(Stored data)

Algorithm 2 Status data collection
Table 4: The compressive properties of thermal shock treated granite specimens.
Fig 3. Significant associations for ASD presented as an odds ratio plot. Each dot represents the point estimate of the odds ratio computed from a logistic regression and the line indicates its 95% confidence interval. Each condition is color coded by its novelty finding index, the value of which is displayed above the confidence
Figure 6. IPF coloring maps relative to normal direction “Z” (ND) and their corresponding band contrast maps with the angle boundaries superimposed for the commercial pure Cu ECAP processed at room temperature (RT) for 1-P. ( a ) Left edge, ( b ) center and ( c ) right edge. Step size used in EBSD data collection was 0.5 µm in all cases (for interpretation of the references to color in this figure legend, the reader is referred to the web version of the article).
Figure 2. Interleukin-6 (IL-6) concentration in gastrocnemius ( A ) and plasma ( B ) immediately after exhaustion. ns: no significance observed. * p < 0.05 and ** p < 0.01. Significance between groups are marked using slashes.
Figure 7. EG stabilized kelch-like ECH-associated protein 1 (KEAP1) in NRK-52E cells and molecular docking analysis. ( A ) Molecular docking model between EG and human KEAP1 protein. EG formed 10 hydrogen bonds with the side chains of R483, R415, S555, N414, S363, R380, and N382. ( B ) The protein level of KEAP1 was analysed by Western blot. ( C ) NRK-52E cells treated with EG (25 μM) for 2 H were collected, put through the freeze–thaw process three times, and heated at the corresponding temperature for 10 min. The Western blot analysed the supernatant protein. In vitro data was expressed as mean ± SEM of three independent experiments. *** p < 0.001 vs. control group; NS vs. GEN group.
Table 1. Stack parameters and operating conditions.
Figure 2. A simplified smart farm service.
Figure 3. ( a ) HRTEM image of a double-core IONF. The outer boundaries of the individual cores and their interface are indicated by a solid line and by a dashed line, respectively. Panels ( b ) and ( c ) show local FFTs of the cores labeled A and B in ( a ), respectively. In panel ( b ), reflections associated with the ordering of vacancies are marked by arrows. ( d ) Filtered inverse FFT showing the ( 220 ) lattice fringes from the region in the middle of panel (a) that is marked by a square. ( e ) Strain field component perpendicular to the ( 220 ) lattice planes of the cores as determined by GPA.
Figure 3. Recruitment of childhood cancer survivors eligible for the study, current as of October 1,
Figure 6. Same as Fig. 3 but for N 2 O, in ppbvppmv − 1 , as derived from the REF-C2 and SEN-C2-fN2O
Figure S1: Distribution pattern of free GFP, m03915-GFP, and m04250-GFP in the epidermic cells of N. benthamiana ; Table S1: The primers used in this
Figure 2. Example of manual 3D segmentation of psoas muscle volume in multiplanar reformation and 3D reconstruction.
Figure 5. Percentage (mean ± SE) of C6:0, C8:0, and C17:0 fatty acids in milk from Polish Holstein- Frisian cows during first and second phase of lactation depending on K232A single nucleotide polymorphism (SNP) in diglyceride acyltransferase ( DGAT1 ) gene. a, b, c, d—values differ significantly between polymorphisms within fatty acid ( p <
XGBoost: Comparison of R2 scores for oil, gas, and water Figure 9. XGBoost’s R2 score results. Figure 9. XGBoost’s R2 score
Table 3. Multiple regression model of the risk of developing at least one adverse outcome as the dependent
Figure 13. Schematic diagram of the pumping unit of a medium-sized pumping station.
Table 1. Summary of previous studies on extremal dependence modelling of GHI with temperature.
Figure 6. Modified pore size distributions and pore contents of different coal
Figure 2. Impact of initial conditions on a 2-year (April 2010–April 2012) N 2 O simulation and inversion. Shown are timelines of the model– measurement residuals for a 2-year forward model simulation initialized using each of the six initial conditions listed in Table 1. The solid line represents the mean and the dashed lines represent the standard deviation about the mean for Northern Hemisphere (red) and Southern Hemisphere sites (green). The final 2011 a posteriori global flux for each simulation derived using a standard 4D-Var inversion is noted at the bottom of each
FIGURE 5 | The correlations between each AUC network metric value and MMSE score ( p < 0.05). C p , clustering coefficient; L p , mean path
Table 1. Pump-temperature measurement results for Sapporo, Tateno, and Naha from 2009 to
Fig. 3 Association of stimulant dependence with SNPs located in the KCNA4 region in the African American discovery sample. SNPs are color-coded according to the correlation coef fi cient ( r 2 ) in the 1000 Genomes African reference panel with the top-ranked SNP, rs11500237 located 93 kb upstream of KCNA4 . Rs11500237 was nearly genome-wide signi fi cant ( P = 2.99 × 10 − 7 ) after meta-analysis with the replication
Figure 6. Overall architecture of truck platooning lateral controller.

TASK TO CARRY OUT :: Your task is to repeat each of the records above exactly.

RESPONSE TO THIS TASK ::
Algorithm 2 Status data collection
Table 4: The compressive properties of thermal shock treated granite specimens.
Fig 3. Significant associations for ASD presented as an odds ratio plot. Each dot represents the point estimate of the odds ratio computed from a logistic regression and the line indicates its 95% confidence interval. Each condition is color coded by its novelty finding index, the value of which is displayed above the confidence
Figure 6. IPF coloring maps relative to normal direction “Z” (ND) and their corresponding band contrast maps with the angle boundaries superimposed for the commercial pure Cu ECAP processed at room temperature (RT) for 1-P. ( a ) Left edge, ( b ) center and ( c ) right edge. Step size used in EBSD data collection was 0.5 µm in all cases (for interpretation of the references to color in this figure legend, the reader is referred to the web version of the article).
Figure 2. Interleukin-6 (IL-6) concentration in gastrocnemius ( A ) and plasma ( B ) immediately after exhaustion. ns: no significance observed. * p < 0.05 and ** p < 0.01. Significance between groups are marked using slashes.
Figure 7. EG stabilized kelch-like ECH-associated protein 1 (KEAP1) in NRK-52E cells and molecular docking analysis. ( A ) Molecular docking model between EG and human KEAP1 protein. EG formed 10 hydrogen bonds with the side chains of R483, R415, S555, N414, S363, R380, and N382. ( B ) The protein level of KEAP1 was analysed by Western blot. ( C ) NRK-52E cells treated with EG (25 μM) for 2 H were collected, put through the freeze–thaw process three times, and heated at the corresponding temperature for 10 min. The Western blot analysed the supernatant protein. In vitro data was expressed as mean ± SEM of three independent experiments. *** p < 0.001 vs. control group; NS vs. GEN group.
Table 1. Stack parameters and operating conditions.
Figure 2. A simplified smart farm service.
Figure 3. ( a ) HRTEM image of a double-core IONF. The outer boundaries of the individual cores and their interface are indicated by a solid line and by a dashed line, respectively. Panels ( b ) and ( c ) show local FFTs of the cores labeled A and B in ( a ), respectively. In panel ( b ), reflections associated with the ordering of vacancies are marked by arrows. ( d ) Filtered inverse FFT showing the ( 220 ) lattice fringes from the region in the middle of panel (a) that is marked by a square. ( e ) Strain field component perpendicular to the ( 220 ) lattice planes of the cores as determined by GPA.
Figure 3. Recruitment of childhood cancer survivors eligible for the study, current as of October 1,
Figure 6. Same as Fig. 3 but for N 2 O, in ppbvppmv − 1 , as derived from the REF-C2 and SEN-C2-fN2O
Figure S1: Distribution pattern of free GFP, m03915-GFP, and m04250-GFP in the epidermic cells of N. benthamiana ; Table S1: The primers used in this
Figure 2. Example of manual 3D segmentation of psoas muscle volume in multiplanar reformation and 3D reconstruction.
Figure 5. Percentage (mean ± SE) of C6:0, C8:0, and C17:0 fatty acids in milk from Polish Holstein- Frisian cows during first and second phase of lactation depending on K232A single nucleotide polymorphism (SNP) in diglyceride acyltransferase ( DGAT1 ) gene. a, b, c, d—values differ significantly between polymorphisms within fatty acid ( p <
XGBoost: Comparison of R2 scores for oil, gas, and water Figure 9. XGBoost’s R2 score results. Figure 9. XGBoost’s R2 score
Table 3. Multiple regression model of the risk of developing at least one adverse outcome as the dependent
Figure 13. Schematic diagram of the pumping unit of a medium-sized pumping station.
Table 1. Summary of previous studies on extremal dependence modelling of GHI with temperature.
Figure 6. Modified pore size distributions and pore contents of different coal
Figure 2. Impact of initial conditions on a 2-year (April 2010–April 2012) N 2 O simulation and inversion. Shown are timelines of the model– measurement residuals for a 2-year forward model simulation initialized using each of the six initial conditions listed in Table 1. The solid line represents the mean and the dashed lines represent the standard deviation about the mean for Northern Hemisphere (red) and Southern Hemisphere sites (green). The final 2011 a posteriori global flux for each simulation derived using a standard 4D-Var inversion is noted at the bottom of each
FIGURE 5 | The correlations between each AUC network metric value and MMSE score ( p < 0.05). C p , clustering coefficient; L p , mean path
Table 1. Pump-temperature measurement results for Sapporo, Tateno, and Naha from 2009 to
Fig. 3 Association of stimulant dependence with SNPs located in the KCNA4 region in the African American discovery sample. SNPs are color-coded according to the correlation coef fi cient ( r 2 ) in the 1000 Genomes African reference panel with the top-ranked SNP, rs11500237 located 93 kb upstream of KCNA4 . Rs11500237 was nearly genome-wide signi fi cant ( P = 2.99 × 10 − 7 ) after meta-analysis with the replication
Figure 6. Overall architecture of truck platooning lateral controller.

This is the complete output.